(Readout data from measuring devices)
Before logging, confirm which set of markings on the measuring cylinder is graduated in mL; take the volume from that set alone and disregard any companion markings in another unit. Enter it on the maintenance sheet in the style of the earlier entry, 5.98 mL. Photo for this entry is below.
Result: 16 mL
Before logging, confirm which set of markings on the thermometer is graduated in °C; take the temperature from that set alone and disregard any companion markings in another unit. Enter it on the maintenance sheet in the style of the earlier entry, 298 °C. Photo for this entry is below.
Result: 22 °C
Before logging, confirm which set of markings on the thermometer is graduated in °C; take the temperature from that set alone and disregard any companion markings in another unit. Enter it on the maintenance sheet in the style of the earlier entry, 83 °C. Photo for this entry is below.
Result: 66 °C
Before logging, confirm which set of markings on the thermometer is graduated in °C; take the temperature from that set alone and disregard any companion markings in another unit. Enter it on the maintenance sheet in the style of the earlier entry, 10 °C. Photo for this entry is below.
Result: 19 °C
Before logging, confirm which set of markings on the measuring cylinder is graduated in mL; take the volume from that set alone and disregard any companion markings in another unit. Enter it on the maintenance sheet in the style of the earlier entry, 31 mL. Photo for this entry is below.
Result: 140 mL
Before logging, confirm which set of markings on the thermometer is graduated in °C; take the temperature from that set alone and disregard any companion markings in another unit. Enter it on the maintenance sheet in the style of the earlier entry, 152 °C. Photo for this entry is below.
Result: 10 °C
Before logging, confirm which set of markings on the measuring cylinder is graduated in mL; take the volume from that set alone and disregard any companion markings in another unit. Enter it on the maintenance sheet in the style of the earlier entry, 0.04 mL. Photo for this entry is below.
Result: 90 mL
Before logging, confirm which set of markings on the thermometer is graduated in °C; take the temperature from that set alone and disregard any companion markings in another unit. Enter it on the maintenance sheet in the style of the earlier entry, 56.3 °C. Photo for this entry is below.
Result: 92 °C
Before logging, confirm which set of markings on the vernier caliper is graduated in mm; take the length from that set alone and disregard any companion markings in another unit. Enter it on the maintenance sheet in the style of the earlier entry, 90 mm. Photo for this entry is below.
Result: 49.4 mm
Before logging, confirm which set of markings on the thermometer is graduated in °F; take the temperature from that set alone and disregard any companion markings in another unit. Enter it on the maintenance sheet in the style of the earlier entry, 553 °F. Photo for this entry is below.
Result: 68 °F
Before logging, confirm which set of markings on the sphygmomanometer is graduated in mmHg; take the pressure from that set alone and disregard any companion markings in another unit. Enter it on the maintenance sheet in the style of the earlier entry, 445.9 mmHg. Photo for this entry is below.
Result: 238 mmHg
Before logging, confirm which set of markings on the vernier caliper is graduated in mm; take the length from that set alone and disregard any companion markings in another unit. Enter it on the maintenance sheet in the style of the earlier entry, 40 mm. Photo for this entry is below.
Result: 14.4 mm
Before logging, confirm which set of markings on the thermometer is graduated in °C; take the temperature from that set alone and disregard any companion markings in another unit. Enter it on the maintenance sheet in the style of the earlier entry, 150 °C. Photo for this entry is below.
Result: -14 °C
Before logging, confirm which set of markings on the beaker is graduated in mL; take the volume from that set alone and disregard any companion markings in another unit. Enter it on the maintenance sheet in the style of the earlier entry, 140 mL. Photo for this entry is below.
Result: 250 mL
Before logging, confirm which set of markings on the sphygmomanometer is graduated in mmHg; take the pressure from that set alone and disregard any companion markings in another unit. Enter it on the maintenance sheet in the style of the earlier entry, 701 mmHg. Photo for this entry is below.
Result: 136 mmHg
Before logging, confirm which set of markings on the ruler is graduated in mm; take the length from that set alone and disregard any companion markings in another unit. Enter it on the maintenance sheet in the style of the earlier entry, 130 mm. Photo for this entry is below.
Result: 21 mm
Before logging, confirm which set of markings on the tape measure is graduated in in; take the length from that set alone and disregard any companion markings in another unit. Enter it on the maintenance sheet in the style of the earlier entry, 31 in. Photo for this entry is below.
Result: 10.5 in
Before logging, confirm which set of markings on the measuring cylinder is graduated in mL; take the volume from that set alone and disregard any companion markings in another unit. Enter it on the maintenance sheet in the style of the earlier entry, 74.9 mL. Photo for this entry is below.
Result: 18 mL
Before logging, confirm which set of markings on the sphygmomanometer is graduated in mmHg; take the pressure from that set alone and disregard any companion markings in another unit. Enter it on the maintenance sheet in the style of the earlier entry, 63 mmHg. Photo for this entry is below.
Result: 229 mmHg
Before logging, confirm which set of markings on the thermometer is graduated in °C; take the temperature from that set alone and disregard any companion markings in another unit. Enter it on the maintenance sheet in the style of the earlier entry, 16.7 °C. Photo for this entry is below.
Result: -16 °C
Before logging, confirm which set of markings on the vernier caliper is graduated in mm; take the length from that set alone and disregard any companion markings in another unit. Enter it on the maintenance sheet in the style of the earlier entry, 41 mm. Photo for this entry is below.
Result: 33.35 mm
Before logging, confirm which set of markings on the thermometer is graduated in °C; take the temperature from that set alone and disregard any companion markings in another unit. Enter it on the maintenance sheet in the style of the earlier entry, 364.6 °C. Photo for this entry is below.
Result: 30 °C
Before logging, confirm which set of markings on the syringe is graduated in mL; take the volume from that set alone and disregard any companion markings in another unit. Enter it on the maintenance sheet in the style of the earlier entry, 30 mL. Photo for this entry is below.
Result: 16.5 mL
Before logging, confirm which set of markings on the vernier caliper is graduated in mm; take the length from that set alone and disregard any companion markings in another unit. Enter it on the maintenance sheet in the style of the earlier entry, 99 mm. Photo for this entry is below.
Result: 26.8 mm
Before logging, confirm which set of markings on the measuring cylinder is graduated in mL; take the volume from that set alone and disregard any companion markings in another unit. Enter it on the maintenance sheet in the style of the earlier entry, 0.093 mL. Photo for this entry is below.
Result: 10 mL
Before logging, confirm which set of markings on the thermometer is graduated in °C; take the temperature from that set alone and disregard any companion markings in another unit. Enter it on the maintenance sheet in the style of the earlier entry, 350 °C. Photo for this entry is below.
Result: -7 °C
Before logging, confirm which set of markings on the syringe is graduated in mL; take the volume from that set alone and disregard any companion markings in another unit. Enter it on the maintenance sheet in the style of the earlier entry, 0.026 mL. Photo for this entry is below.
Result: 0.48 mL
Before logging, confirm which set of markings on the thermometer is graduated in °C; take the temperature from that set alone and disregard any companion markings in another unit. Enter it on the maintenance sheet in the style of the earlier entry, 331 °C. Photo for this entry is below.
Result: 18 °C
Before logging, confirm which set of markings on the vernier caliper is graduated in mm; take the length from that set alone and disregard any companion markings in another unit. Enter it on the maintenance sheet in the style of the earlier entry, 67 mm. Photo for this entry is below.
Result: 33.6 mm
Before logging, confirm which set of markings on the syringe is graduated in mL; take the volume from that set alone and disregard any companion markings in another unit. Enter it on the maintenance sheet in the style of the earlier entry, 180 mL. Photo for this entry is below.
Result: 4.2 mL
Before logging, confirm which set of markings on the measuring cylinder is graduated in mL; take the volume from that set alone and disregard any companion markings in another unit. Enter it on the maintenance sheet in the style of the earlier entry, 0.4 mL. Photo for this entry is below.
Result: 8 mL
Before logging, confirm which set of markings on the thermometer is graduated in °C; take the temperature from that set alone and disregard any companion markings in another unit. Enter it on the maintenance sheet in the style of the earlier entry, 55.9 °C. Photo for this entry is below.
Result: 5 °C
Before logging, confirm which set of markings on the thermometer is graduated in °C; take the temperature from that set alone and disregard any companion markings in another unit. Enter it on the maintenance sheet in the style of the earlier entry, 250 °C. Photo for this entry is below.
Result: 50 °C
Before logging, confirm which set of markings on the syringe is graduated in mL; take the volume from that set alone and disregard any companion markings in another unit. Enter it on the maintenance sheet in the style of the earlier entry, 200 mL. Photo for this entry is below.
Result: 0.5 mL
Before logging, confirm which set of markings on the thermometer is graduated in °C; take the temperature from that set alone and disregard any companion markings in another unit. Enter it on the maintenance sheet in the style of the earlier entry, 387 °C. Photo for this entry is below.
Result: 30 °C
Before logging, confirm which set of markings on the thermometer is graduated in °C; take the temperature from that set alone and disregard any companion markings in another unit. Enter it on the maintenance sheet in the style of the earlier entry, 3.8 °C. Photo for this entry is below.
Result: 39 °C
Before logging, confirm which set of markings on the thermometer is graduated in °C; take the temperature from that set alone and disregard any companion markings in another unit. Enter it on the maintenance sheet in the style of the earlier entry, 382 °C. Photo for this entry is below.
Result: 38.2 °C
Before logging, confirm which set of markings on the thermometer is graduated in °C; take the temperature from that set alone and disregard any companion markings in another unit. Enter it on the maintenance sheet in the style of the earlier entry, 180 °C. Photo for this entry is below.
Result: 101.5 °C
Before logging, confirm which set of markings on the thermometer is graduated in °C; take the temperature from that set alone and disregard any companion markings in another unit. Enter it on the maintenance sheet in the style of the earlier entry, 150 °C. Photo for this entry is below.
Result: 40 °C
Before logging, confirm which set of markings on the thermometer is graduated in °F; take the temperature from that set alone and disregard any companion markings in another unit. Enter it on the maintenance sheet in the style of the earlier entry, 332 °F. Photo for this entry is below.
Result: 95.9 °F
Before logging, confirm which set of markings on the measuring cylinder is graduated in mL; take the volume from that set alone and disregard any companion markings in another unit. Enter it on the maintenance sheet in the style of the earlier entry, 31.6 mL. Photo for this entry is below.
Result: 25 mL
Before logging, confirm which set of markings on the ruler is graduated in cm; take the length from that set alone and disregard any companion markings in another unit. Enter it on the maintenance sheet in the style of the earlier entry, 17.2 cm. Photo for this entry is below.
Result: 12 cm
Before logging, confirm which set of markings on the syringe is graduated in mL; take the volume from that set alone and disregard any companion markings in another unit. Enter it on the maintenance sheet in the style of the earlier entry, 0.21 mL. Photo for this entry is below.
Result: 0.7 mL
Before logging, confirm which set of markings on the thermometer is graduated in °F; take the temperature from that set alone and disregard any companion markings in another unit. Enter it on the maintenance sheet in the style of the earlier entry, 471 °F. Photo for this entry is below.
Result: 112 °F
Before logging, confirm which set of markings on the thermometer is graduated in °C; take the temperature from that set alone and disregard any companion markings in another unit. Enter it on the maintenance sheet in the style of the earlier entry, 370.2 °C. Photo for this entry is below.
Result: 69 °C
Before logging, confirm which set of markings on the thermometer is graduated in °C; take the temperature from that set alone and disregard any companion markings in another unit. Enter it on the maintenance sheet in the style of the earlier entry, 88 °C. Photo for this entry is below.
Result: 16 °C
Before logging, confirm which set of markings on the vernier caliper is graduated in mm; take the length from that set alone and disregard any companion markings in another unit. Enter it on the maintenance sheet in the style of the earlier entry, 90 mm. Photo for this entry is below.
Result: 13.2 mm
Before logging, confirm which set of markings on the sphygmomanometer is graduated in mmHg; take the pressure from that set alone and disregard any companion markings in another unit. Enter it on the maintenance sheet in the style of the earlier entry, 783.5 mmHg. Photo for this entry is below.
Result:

=== Exercise brief ===
Copy out the lines of the records from the one containing "99 mm. Photo for this entry is below." through the one containing "Result: 10 mL", including both of those lines.

=== Your response ===
Before logging, confirm which set of markings on the vernier caliper is graduated in mm; take the length from that set alone and disregard any companion markings in another unit. Enter it on the maintenance sheet in the style of the earlier entry, 99 mm. Photo for this entry is below.
Result: 26.8 mm
Before logging, confirm which set of markings on the measuring cylinder is graduated in mL; take the volume from that set alone and disregard any companion markings in another unit. Enter it on the maintenance sheet in the style of the earlier entry, 0.093 mL. Photo for this entry is below.
Result: 10 mL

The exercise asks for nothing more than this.